While AI software can now generate text and field telephone inquiries, it can’t go beyond the set of data with which it is programmed. It can’t solve cause-and-effect problems or learn about the world like a child. Advancements in AI and robotics will require HI (human intelligence), i.e., more knowledge workers.
How to Expand the Knowledge Pool
Raising salaries will not generate more qualified employees, it will only increase job churn and fuel inflation. The Fourth Industrial Revolution requires a higher proportion of workers to be high-skilled, and their skills and knowledge need to be continually updated to keep pace with rapid technological change.
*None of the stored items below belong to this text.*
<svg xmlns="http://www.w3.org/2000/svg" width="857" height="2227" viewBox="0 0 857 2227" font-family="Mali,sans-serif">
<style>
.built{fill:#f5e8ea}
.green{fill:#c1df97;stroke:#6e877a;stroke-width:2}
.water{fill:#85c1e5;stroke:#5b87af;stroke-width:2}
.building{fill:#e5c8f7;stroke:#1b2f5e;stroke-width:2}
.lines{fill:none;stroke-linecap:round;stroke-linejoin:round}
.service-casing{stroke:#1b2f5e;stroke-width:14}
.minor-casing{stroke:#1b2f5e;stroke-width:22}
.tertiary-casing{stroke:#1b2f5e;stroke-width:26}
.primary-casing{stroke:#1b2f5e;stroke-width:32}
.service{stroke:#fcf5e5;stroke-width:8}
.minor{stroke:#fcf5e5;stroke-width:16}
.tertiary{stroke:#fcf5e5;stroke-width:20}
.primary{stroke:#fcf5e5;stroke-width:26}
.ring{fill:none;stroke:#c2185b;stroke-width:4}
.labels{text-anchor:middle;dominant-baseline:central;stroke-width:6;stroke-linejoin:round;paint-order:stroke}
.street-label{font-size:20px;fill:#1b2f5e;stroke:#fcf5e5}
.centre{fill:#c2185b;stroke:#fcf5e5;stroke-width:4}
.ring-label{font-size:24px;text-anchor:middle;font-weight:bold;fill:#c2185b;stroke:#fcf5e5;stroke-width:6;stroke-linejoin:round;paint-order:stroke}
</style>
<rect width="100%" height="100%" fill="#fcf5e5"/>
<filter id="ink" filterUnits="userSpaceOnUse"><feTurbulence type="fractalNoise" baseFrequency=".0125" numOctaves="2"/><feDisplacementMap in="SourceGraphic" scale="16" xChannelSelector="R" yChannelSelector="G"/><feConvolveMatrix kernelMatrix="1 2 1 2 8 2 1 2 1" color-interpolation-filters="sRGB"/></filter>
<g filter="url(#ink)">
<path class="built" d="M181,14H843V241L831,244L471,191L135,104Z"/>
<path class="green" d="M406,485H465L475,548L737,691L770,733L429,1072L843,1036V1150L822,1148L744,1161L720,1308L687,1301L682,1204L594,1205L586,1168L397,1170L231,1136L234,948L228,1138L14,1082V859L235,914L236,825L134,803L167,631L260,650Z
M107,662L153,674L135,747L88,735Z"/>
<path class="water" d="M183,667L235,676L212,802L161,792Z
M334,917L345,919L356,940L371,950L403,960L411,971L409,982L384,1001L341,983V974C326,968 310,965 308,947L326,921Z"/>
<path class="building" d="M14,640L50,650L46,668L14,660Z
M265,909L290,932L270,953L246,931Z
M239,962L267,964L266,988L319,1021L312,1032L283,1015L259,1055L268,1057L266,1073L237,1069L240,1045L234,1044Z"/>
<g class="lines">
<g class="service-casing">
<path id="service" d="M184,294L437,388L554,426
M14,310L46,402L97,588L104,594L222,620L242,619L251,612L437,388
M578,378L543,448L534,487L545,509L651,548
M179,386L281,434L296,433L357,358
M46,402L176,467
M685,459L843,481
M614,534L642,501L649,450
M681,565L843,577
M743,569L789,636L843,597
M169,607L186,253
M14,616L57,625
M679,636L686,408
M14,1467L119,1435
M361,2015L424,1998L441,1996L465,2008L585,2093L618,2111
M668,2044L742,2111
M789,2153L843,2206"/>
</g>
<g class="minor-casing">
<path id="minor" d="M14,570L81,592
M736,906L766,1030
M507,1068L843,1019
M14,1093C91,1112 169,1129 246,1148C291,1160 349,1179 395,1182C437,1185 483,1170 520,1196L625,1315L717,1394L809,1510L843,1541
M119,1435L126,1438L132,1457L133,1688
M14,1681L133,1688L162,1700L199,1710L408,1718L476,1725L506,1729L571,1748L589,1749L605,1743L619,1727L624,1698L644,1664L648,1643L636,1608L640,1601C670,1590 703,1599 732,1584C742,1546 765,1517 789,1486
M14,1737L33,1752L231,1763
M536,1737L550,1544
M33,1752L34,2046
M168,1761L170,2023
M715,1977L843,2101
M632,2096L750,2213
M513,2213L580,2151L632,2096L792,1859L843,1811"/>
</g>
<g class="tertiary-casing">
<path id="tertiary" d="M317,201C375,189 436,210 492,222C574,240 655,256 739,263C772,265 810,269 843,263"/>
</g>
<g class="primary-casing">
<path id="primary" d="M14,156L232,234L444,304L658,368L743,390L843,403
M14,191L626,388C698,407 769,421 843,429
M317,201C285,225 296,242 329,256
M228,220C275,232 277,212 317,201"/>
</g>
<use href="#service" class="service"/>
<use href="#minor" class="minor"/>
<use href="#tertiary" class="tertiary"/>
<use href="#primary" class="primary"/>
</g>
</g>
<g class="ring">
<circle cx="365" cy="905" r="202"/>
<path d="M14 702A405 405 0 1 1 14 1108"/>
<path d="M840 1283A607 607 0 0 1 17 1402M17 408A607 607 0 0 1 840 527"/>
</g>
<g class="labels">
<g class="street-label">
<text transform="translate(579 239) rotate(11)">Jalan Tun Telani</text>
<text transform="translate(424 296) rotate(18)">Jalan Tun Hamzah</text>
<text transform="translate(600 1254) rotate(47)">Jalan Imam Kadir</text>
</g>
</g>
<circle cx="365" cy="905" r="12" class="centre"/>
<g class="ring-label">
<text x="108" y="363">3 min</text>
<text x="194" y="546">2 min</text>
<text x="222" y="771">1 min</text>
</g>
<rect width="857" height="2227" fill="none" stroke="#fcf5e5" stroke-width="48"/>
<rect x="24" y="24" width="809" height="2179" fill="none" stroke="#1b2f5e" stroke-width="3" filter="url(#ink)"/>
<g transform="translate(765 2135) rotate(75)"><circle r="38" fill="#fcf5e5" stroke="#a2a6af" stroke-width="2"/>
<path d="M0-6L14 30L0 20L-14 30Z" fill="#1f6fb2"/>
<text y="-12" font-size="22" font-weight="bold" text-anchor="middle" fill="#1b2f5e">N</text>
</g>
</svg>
Surveys indicate that most American workers want to work for employers that provide workers with opportunities to upgrade their capabilities.
Cooperative options for providing training and education need far more support. Small businesses particularly can profit from participating in regional associations in which businesses, educational institutions, and training providers work together in developing programs that develop and retrain workers with an in-demand job and career skills.